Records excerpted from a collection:
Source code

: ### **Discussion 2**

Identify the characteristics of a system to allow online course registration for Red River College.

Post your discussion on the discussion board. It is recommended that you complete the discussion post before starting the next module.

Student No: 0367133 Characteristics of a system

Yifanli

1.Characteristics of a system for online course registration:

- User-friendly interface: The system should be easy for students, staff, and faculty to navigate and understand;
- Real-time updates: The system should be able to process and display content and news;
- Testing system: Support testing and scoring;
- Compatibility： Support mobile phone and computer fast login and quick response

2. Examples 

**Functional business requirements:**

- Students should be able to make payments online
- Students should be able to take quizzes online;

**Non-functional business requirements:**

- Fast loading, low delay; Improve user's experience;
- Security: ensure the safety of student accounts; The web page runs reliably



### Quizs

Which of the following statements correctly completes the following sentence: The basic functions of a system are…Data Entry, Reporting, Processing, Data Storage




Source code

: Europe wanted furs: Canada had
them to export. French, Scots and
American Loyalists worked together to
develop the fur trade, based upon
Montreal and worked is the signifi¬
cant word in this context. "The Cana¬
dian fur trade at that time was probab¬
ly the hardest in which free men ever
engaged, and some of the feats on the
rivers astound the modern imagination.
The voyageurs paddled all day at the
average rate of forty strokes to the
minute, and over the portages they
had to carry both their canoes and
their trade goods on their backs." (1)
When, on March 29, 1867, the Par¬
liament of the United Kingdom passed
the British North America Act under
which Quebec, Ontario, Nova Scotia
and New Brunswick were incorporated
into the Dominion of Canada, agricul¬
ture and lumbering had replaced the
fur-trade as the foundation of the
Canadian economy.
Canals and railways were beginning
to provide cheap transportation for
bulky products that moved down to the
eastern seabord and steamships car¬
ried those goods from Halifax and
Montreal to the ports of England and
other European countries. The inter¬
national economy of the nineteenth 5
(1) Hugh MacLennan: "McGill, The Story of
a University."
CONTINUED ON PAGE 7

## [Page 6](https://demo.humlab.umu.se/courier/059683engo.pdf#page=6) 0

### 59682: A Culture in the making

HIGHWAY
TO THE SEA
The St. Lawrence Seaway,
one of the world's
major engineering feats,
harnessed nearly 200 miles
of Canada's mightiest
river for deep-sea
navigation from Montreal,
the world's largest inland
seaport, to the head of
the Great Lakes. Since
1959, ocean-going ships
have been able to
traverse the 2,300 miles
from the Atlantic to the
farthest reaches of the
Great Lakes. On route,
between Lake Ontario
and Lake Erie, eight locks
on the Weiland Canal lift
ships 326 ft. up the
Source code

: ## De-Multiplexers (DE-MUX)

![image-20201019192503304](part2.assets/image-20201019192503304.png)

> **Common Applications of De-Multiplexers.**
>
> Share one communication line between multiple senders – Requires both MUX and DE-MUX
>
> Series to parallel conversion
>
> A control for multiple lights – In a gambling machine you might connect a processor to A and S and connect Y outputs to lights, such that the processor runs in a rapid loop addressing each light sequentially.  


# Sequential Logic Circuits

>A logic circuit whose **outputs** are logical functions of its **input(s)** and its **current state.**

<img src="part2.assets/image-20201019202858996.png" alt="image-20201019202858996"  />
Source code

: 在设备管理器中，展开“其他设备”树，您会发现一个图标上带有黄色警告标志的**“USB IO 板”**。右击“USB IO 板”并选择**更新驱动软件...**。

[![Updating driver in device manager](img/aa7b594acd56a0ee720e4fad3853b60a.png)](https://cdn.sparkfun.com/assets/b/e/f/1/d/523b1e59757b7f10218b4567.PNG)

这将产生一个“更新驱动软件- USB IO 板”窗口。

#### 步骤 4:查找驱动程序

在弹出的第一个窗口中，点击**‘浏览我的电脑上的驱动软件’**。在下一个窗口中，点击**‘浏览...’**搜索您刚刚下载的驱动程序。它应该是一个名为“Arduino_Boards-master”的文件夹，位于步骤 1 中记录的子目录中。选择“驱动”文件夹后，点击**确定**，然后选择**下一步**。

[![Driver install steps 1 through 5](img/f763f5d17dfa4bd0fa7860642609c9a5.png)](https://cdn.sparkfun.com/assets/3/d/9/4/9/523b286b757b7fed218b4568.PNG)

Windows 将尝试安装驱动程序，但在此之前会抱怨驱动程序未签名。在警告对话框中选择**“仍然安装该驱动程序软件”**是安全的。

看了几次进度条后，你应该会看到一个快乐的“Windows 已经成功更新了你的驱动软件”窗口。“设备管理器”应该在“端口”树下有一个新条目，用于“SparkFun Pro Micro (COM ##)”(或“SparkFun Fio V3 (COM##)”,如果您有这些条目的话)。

What you will do
Copy out the listing word for word, starting at the line containing "- Fast loading, low" and ending with the line containing "## De-Multiplexers (DE-MUX)", both lines included.

Result
- Fast loading, low delay; Improve user's experience;
- Security: ensure the safety of student accounts; The web page runs reliably



### Quizs

Which of the following statements correctly completes the following sentence: The basic functions of a system are…Data Entry, Reporting, Processing, Data Storage




Source code

: Europe wanted furs: Canada had
them to export. French, Scots and
American Loyalists worked together to
develop the fur trade, based upon
Montreal and worked is the signifi¬
cant word in this context. "The Cana¬
dian fur trade at that time was probab¬
ly the hardest in which free men ever
engaged, and some of the feats on the
rivers astound the modern imagination.
The voyageurs paddled all day at the
average rate of forty strokes to the
minute, and over the portages they
had to carry both their canoes and
their trade goods on their backs." (1)
When, on March 29, 1867, the Par¬
liament of the United Kingdom passed
the British North America Act under
which Quebec, Ontario, Nova Scotia
and New Brunswick were incorporated
into the Dominion of Canada, agricul¬
ture and lumbering had replaced the
fur-trade as the foundation of the
Canadian economy.
Canals and railways were beginning
to provide cheap transportation for
bulky products that moved down to the
eastern seabord and steamships car¬
ried those goods from Halifax and
Montreal to the ports of England and
other European countries. The inter¬
national economy of the nineteenth 5
(1) Hugh MacLennan: "McGill, The Story of
a University."
CONTINUED ON PAGE 7

## [Page 6](https://demo.humlab.umu.se/courier/059683engo.pdf#page=6) 0

### 59682: A Culture in the making

HIGHWAY
TO THE SEA
The St. Lawrence Seaway,
one of the world's
major engineering feats,
harnessed nearly 200 miles
of Canada's mightiest
river for deep-sea
navigation from Montreal,
the world's largest inland
seaport, to the head of
the Great Lakes. Since
1959, ocean-going ships
have been able to
traverse the 2,300 miles
from the Atlantic to the
farthest reaches of the
Great Lakes. On route,
between Lake Ontario
and Lake Erie, eight locks
on the Weiland Canal lift
ships 326 ft. up the
Source code

: ## De-Multiplexers (DE-MUX)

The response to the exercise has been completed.